* [EXERCISE DATA]:
○ ○ ○ ○ ○

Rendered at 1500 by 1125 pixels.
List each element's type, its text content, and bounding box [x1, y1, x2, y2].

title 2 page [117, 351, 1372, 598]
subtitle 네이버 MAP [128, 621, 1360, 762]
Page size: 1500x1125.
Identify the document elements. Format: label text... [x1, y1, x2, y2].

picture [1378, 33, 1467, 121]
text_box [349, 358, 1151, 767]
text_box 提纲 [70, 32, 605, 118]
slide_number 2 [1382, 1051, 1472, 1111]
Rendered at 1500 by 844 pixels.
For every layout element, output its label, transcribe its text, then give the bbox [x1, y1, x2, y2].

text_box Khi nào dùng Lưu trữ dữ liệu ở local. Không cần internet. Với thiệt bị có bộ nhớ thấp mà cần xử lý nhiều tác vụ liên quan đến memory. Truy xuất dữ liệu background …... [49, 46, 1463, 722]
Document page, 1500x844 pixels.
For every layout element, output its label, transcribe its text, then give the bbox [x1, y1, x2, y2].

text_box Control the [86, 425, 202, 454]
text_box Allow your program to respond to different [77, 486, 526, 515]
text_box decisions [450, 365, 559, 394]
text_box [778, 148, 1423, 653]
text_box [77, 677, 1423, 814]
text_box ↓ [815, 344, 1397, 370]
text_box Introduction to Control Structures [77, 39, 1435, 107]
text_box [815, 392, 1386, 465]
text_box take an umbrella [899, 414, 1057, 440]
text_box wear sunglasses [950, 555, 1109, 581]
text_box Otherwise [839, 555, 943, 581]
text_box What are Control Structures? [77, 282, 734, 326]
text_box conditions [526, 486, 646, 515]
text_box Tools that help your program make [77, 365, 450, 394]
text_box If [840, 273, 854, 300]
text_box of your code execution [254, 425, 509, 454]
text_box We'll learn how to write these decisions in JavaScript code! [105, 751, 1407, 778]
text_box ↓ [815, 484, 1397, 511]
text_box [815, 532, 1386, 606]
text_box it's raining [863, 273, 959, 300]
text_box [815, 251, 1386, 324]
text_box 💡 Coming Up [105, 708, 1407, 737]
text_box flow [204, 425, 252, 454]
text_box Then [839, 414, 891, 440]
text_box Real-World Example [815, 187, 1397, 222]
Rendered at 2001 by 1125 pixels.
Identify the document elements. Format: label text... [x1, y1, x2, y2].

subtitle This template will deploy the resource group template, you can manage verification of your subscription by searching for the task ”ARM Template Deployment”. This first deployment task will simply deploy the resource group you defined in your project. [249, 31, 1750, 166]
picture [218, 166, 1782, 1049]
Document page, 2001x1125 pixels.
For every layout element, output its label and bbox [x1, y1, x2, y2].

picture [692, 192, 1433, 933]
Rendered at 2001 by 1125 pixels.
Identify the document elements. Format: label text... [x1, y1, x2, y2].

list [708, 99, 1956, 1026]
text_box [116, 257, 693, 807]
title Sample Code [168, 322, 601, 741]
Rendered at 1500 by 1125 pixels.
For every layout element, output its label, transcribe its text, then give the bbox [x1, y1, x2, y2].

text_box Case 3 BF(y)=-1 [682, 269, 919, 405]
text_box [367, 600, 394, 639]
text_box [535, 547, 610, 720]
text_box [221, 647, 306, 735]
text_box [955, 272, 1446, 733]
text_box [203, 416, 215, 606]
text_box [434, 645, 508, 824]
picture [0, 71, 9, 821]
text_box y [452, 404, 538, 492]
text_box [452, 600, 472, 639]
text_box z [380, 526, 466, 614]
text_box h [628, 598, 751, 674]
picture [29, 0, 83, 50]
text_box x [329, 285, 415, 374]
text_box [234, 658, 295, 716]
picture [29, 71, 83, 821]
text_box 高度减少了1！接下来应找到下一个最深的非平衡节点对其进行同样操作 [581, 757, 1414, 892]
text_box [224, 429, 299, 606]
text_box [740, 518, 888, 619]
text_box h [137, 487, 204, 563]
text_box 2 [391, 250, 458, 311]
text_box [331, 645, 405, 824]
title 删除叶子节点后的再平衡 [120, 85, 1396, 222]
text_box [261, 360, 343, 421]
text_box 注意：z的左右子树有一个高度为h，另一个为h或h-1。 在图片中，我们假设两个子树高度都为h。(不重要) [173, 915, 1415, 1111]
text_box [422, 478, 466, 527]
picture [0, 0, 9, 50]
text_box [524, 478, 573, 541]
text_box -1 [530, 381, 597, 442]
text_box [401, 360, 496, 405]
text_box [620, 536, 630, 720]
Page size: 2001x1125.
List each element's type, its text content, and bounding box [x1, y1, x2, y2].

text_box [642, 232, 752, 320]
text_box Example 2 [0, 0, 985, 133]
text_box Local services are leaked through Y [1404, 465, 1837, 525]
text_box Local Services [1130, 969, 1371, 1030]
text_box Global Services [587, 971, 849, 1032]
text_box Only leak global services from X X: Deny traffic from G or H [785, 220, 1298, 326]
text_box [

○ ○ ○ ○ ○

The word "pixels" appears in some lines of the data; state how many such lines there are, and nothing further.

7